What has happened politically, economically, culturally and socially since the sea change of the late ’60s isn’t contradictory or incongruous. It’s all of a piece. For hippies and bohemians as for businesspeople and investors, extreme individualism has been triumphant. Selfishness won.
From the beginning, the American idea embodied a tension between radical individualism and the demands of the commonweal. The document we’re celebrating today says in its second line that axiomatic human rights include “Life, Liberty and the pursuit of Happiness” — individualism in a nutshell. But the Declaration’s author was not a greed-is-good guy: “Self-love,” Jefferson wrote to a friend 38 years after the Declaration, “is no part of morality. Indeed it is exactly its counterpart. It is the sole antagonist of virtue leading us constantly by our propensities to self-gratification in violation of our moral duties to others.”
Periodically Americans have gone overboard indulging our propensities to self-gratification — during the 1840s, during the Gilded Age, and again in the Roaring Twenties. Yet each time, thanks to economic crises and reassertions of moral disapproval, a rough equilibrium between individualism and the civic good was restored.
Consider America during the two decades after World War II. Stereotypically but also in fact, the conformist pressures of bourgeois social norms were powerful. To dress or speak or live life in unorthodox, extravagantly individualist ways required real gumption. Yet just as beatniks were rare and freakish, so were proudly money-mad Ayn Randian millionaires. My conservative Republican father thought marginal income tax rates of 91 percent were unfairly high, but he and his friends never dreamed of suggesting they be reduced below, say, 50 percent. Sex outside marriage was shameful, beards and divorce were outr? — but so were boasting of one’s wealth and blaming unfortunates for their hard luck. When I was growing up in Omaha, rich people who could afford to build palatial houses did not and wouldn’t dream of paying themselves 200 or 400 times what they paid their employees. Greed as well as homosexuality was a love that dared not speak its name.

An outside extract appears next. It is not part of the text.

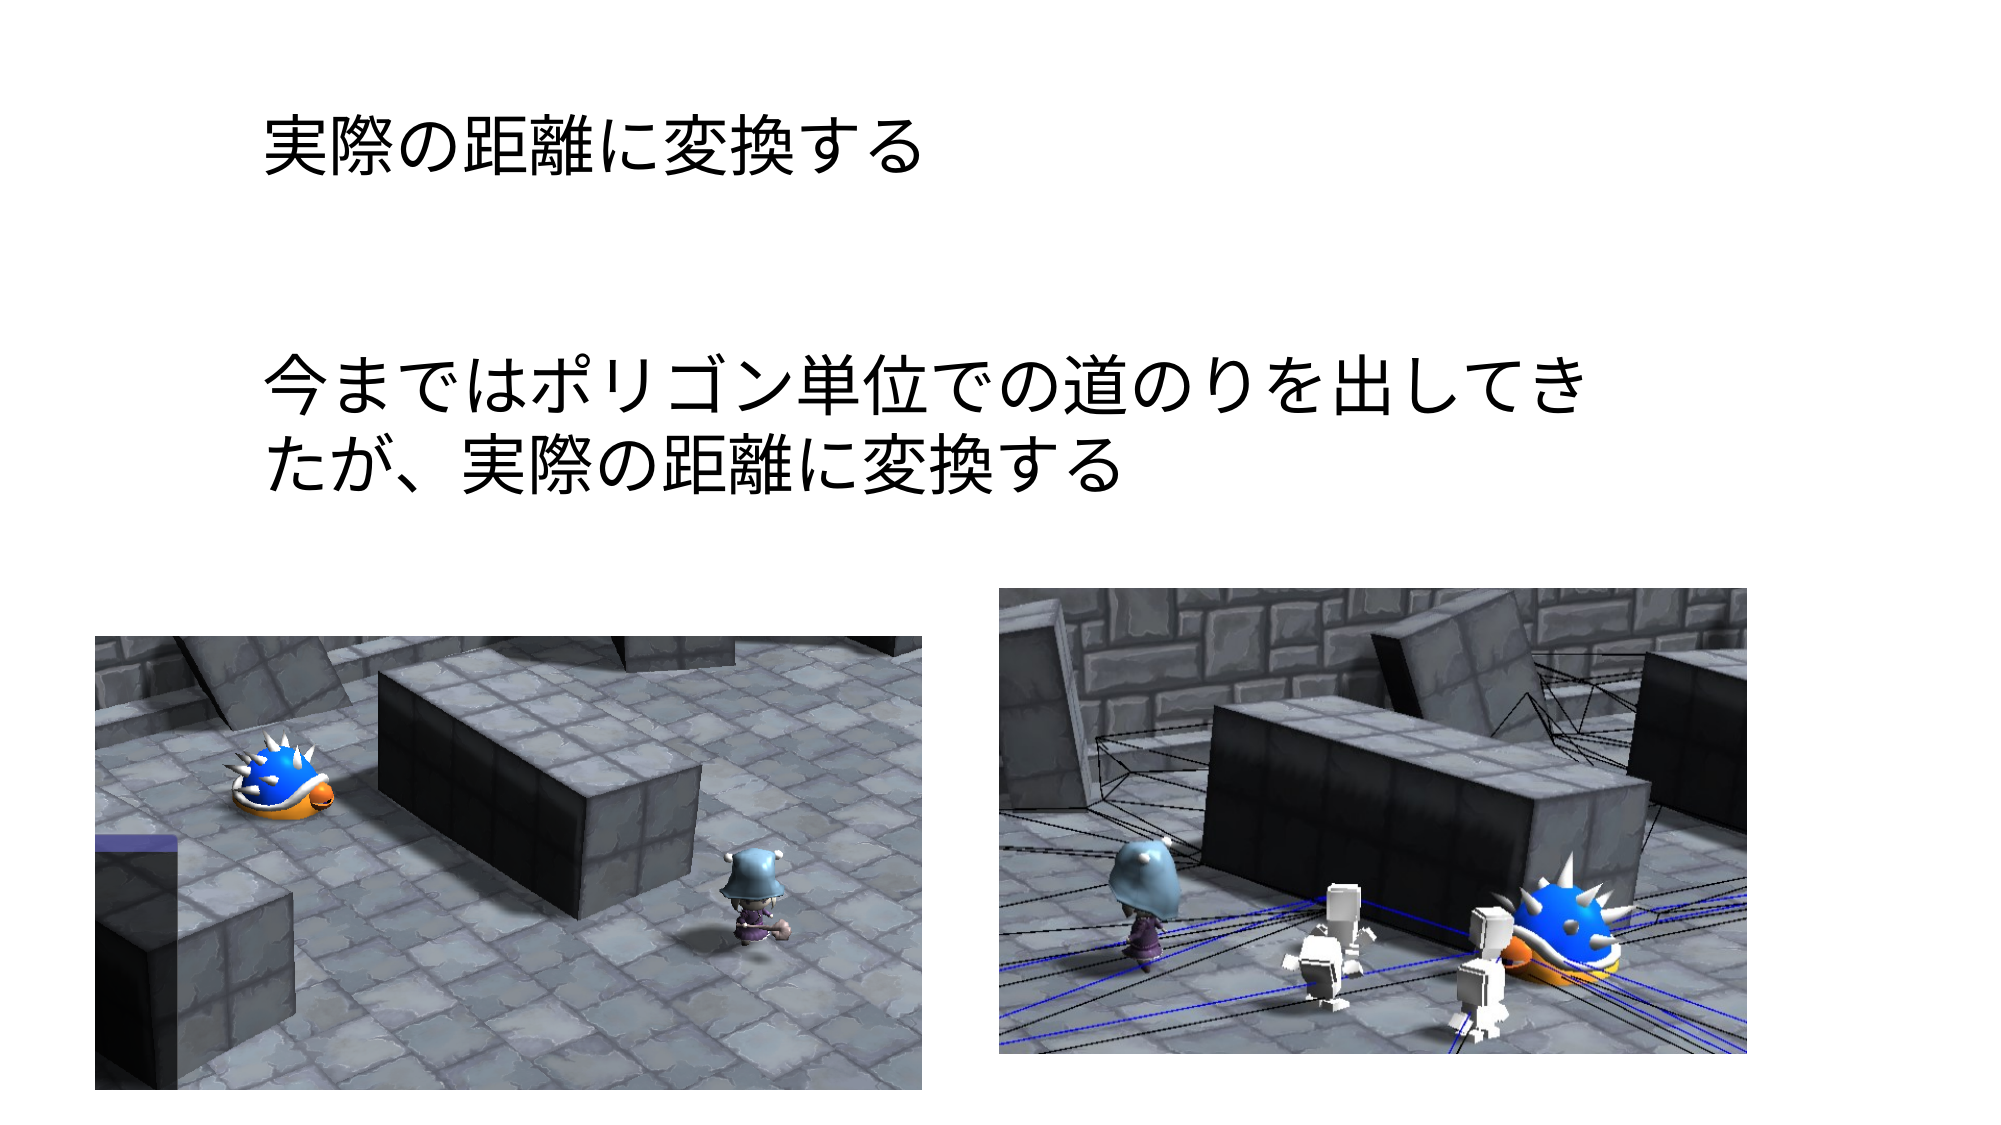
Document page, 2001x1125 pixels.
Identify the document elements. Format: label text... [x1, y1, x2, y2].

But then came the late 1960s, and over the next two decades American individualism was fully unleashed. A kind of tacit grand bargain was forged between the counterculture and the establishment, between the forever-young and the moneyed.
Going forward, the youthful masses of every age would be permitted as never before to indulge their self-expressive and hedonistic impulses. But capitalists in return would be unshackled as well, free to indulge their own animal spirits with fewer and fewer fetters in the forms of regulation, taxes or social opprobrium.
“Do your own thing” is not so different than “every man for himself.” If it feels good, do it, whether that means smoking weed and watching porn and never wearing a necktie, retiring at 50 with a six-figure public pension and refusing modest gun regulation, or moving your factories overseas and letting commercial banks become financial speculators. The self-absorbed “Me” Decade, having expanded during the ’80s and ’90s from personal life to encompass the political economy, will soon be the “Me” Half-Century.
People on the political right have blamed the late ’60s for what they loathe about contemporary life — anything-goes sexuality, cultural coarseness, multiculturalism. And people on the left buy into that, seeing only the ’60s legacies of freedom that they define as progress. But what the left and right respectively love and hate are mostly flip sides of the same libertarian coin minted around 1967. Thanks to the ’60s, we are all shamelessly selfish.
In that letter from 1814, Jefferson wrote that our tendencies toward selfishness where liberty and our pursuit of happiness lead us require “correctives which are supplied by education” and by “the moralist, the preacher, and legislator.”
On this Independence Day, I’m doing my small preacherly bit.